Time and experience reveal the connections between dieting and health, weight gain, diabetes and heart disease. There are consequences to yo-yo dieting. But if we are implementing healthy eating as a lifestyle, it becomes about making progress and learning new ideas. Over time you learn how to persevere, you learn what foods work for or against your body, you learn about nutrition, and you learn about being in control of your decisions. Lifestyle living is more than losing weight. You learn quite a bit on the journey.
The first connection between dieting and health is yo-yo dieting.
- Due to low calorie restrictions when dieting, your body thinks you’re starving.
- Your body knows fuel is scarce and slows down your metabolism to conserve energy.
- Fat loss leads to decreased levels of leptin, because leptin resides in fat.
- Leptin’s job is to tell your body it is not starving.
- When working correctly, leptin qualms our hunger cues.
- Dieting by skipping meals and eating too low-calorie, causes leptin to signal us to eat more to restock your lost energy supply.
- You can also lose muscle mass during dieting, as well, causing your body to conserve that energy store by lowering metabolism.
- Dieters often regain up to two-thirds of their weight loss within a year and a third end up heavier than they did before they dieted.
Weight gain is another one of the connections between dieting and health.
- Every time you gain and lose, gain and lose, you are increasing your fat mass percentage, which becomes higher than it was before you dieted the previous time.
- During weight gain, fat is regained much easier than muscle mass.
- Fat begins to accumulate around the organs, especially the liver.
- Fatty liver is a condition in which the body stores excess fat inside the liver cells.

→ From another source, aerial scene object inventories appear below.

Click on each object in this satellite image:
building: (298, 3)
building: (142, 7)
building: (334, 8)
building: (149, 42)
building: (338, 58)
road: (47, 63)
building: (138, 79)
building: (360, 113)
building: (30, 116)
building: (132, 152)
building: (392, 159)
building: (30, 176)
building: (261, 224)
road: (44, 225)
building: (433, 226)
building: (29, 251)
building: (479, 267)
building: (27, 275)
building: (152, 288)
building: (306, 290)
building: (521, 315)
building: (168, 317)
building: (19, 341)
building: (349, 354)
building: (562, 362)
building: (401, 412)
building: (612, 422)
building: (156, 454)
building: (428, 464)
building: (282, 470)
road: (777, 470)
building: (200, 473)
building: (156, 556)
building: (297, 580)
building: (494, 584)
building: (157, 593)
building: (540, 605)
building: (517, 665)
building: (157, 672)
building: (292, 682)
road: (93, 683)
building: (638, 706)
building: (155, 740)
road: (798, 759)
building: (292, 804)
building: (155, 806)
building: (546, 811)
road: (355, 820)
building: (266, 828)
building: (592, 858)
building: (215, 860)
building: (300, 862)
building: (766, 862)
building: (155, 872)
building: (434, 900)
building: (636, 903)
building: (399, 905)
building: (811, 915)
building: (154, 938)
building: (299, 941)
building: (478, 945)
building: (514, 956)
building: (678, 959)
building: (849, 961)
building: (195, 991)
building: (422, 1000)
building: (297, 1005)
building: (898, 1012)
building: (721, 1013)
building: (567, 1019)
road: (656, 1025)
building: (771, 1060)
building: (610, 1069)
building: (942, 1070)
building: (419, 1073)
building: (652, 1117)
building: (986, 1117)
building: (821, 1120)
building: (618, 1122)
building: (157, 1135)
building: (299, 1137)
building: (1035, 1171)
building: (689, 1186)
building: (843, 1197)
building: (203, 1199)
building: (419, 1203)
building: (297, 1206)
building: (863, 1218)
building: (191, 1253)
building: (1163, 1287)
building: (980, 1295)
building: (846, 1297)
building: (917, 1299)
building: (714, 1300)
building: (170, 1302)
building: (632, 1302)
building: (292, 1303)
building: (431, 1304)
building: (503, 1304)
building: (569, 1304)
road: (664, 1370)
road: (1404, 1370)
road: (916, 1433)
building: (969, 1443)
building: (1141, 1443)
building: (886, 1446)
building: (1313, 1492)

- The risk of Type 2 Diabetes increases as fatty liver changes the way the liver metabolizes fats and sugars.
- Data from the CDC at the end of 2024 states, “The prevalence of nonalcoholic fatty liver disease (NAFLD) in the United States is 38%, having increased by 50% within the past 3 decades.
- The estimated NAFLD prevalence among people with type 2 diabetes is 55–70%.
- They further state, “Cardiovascular disease is the main cause of death among people with NAFLD, and the risk of death is significantly higher in people with both NAFLD and type 2 diabetes.”
Diabetes is problematic with cyclical weight gain and loss.
There are several studies that show a history of yo-yo dieting as an indicator of predicting type 2 diabetes. The most significant findings showed this outcome from adults who regained weight after 28 days of weight loss. The issue is that the weight gain was mostly belly fat, which is more likely to lead to diabetes than fat stored in other areas of the body.
A high spike in blood sugar leads to a high spike in an insulin response. Not only is insulin a fat storage hormone, but increased insulin levels can be an early sign of diabetes. The studies that have been done on diabetes and weight cycling (or yo-yo dieting) do show that those who lost and then gained back more weight than they had before they dieted, were more likely to end up with diabetes.
Heart disease is linked to repetitive dieting.
Studies have shown that weight gain versus a steady state of being overweight, increases that risk. One particular study followed over 9500 adults to study heart disease factors. They found that the increase risk of heart disease depended upon the amount of weight swing or fluctuation, meaning the more weight lost and then regained after dieting, the greater the risk.
In fact, several studies showed that large variations in weight over time actually doubled the odds of death from heart disease. Blood pressure is adversely affected by gaining and losing over and over, as well. Not only is yo-yo dieting linked to increased blood pressure, continued weight loss and gain by dieting can alter any healthy effect of weight loss on blood pressure in the future.
Losing weight if you’re overweight, will improve your health.
By losing weight, you will reduce your risk of diabetes, heart disease and the inflammation that drives so much of our current conditions. You just can’t diet in terms of starving yourself through low-calorie eating, because this works against achieving a sustainable, healthy weight.
Losing weight can reverse fatty liver, improve your sleep, reduce your risk of cancer, and many other positive things. You just need to learn how to incorporate healthy eating as a lifestyle. You have to come to terms with the fact that many of the foods we may love contribute to a poor quality of life, often resulting in a decreased life span.
Learn the truth of what specific foods do to your body.
Seek to understand why you keep eating certain foods. Then take steps towards changing that damaging dynamic. This can be difficult, as you will likely grieve the loss of certain foods.
You can’t allow yourself to feel defeated, guilty or hopeless.
It’s not failure if you keep trying. Change one simple thing. Get it down and then move onto the next. If you practice these things, you’re still moving forward. That is what progress looks like.
Weight loss involves a lifestyle change and a journey – you’re expected to have challenges!
You don’t have to be perfect, but you do need to learn to eat healthy as a way of life. Kick dieting to the curb by making some permanent lifestyle changes that will help promote a healthy weight.